Moubarak blanchi, l’espoir est mort en Egypte

C’est confirmé. Pour ceux qui en doutaient encore en Egypte, les espoirs démocratiques nés du Printemps arabe sont morts et enterrés. Cette dernière semaine, la justice a pris deux décisions éclairantes. Mercredi, 78 adolescents ont été condamnés à des peines de prison de 2 à 5 ans pour avoir manifesté. Puis samedi, un tribunal a abandonné l’accusation de complicité de meurtre contre l’ex-président Hosni Moubarak, malgré la mort de 846 opposants en janvier et février 2011.

L’ancien raïs de 86 ans, autrefois honni par une majorité de l’opinion publique, était jugé pour son rôle dans la sanglante répression des manifestations monstres qui ont mis fin, il y a près de quatre ans, à ses trente années de pouvoir. En raison d’obscurs points de procédure, le tribunal a non seulement abandonné samedi l’accusation de complicité de meurtre mais aussi acquitté Hosni Moubarak d’accusations de corruption.

Le verdict intervient alors que le président Abdel Fattah al-Sissi, architecte de la destitution en juillet 2013 du président islamiste Mohamed Morsi, est accusé d’avoir refermé la parenthèse démocratique ouverte en Egypte à la faveur du soulèvement populaire de 2011, fort du soutien des médias et d’une grande partie de l’opinion publique, lassée par trois années d’instabilité politique.

Libération anticipée
Pis encore: si Hosni Moubarak reste pour l’instant en détention dans un hôpital militaire du Caire (où il purge une peine de prison de trois ans pour une autre affaire de corruption), son avocat Farid al-Deeb a indiqué hier qu’il pourrait bénéficier d’une libération anticipée car «il a déjà complété les deux tiers de sa peine».

Le verdict de samedi, hautement symbolique, illustre une justice «sélective» «qui semble plus occupée à sanctionner l’opposition qu’à faire respecter la justice», a réagi l’Initiative égyptienne pour les droits personnels (EIPR). Les 78 mineurs ont été condamnés mercredi pour avoir bloqué des routes et pour leur proximité avec la confrérie islamiste des Frères musulmans, déclarée «terroriste» par les autorités.
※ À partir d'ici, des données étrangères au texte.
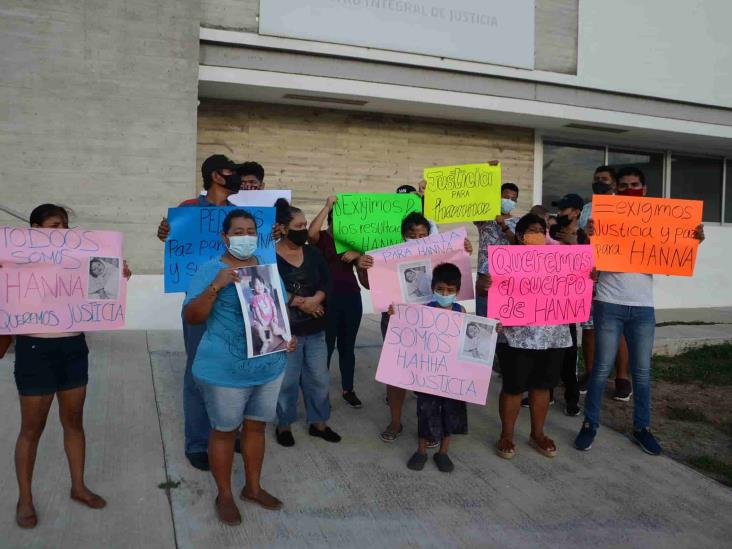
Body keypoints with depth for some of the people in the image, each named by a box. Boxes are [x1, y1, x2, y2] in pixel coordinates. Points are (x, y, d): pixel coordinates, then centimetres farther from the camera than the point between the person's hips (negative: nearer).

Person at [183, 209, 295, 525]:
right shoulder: (212, 270, -11)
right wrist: (216, 286, -29)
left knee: (256, 427, 18)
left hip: (269, 367, 5)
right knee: (224, 431, 10)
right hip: (225, 372, -5)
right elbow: (191, 317, -16)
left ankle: (253, 487, 37)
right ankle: (224, 496, 29)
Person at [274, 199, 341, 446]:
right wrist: (300, 302, -15)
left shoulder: (313, 253, 8)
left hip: (315, 328, 5)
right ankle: (284, 424, 25)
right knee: (287, 380, 6)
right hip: (285, 329, -5)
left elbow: (327, 282, 2)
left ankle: (318, 423, 28)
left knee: (319, 377, 12)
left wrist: (315, 299, -18)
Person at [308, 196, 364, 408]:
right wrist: (327, 206, -20)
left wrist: (357, 254, -10)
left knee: (347, 346, 13)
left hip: (352, 297, 5)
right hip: (328, 298, -5)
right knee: (326, 346, -1)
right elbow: (311, 233, -26)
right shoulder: (321, 238, -2)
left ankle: (348, 390, 24)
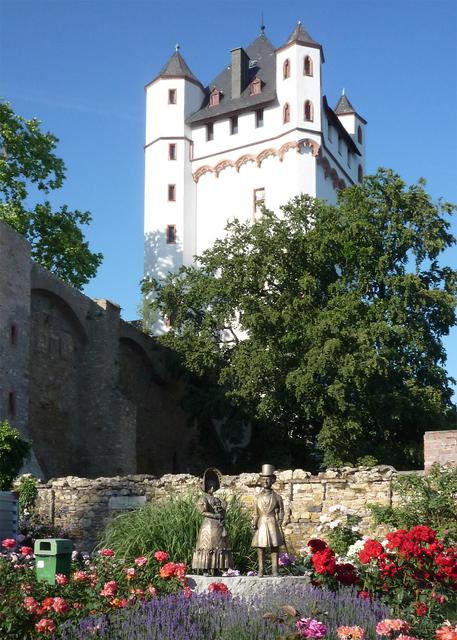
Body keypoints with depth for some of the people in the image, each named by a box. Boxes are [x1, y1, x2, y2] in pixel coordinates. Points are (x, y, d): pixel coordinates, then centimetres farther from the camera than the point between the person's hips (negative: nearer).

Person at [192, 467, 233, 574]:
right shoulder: (204, 498, 3)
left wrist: (222, 520, -6)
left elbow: (223, 513, 15)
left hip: (219, 528, 6)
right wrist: (215, 515, -16)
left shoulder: (218, 500, 21)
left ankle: (217, 572, 6)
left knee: (220, 549, 3)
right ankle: (206, 572, -7)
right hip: (209, 527, -6)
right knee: (207, 549, -9)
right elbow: (203, 511, -11)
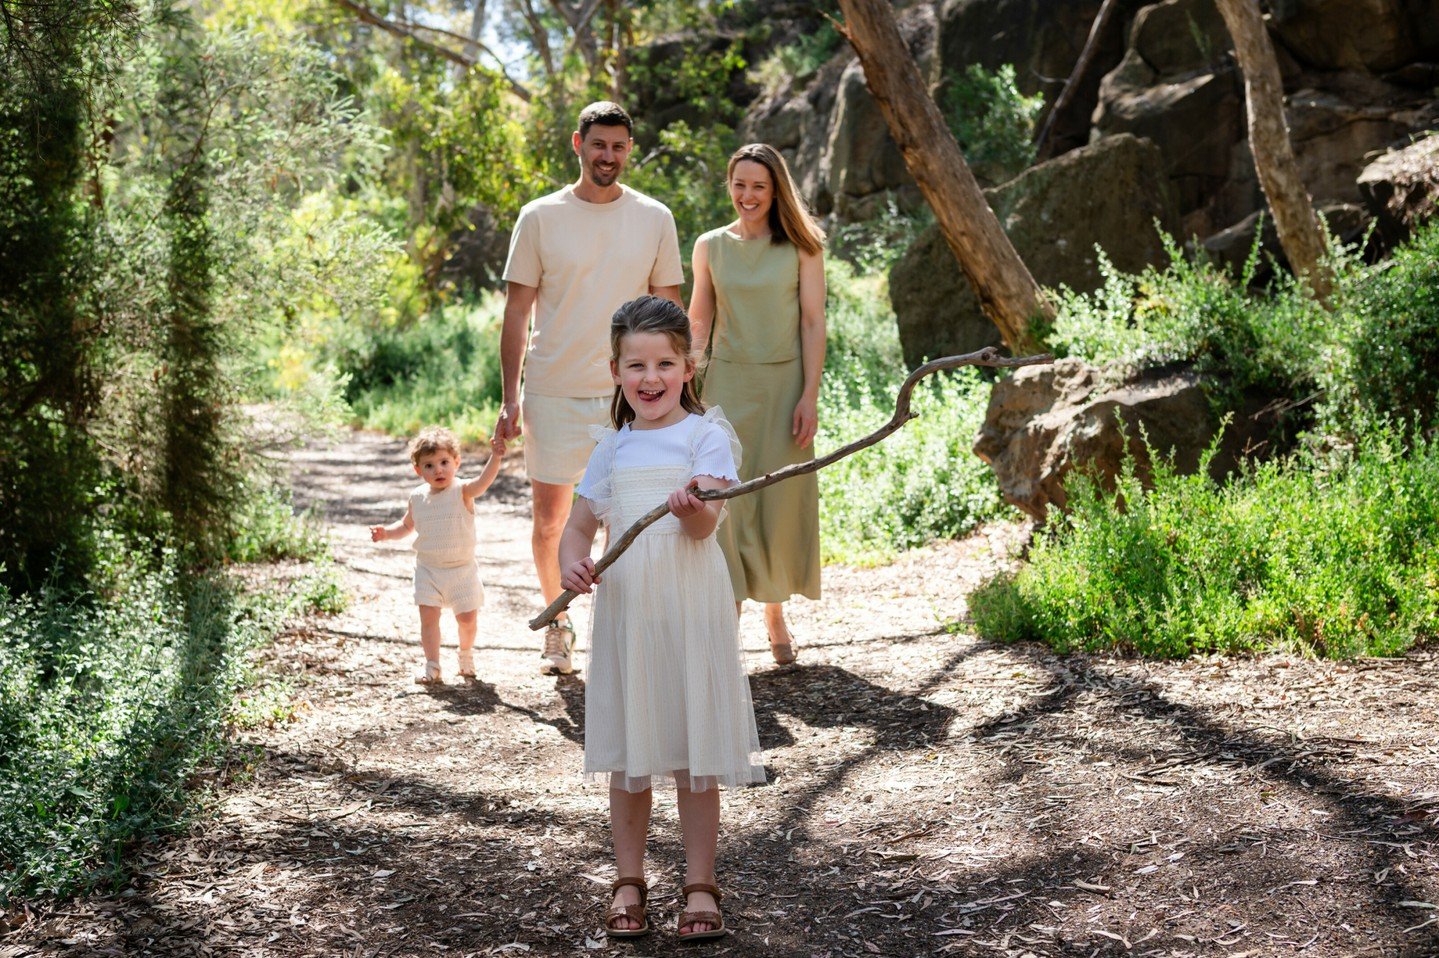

Mais par ailleurs des centaines de pro-Morsi ont été condamnés à mort, ces derniers mois, dans des procès de masse expédiés en quelques minutes et qualifiés par l’ONU de «sans précédent dans l’histoire récente».

Pour Karim Bitar, spécialiste du Moyen-Orient, le verdict de Moubarak s’apparente à «une mascarade judiciaire» qui indique que le régime «ne prend même plus la peine de sauver les apparences». Le régime de Moubarak est en partie réhabilité dans l’opinion publique et le verdict a été accueilli dans l’indifférence.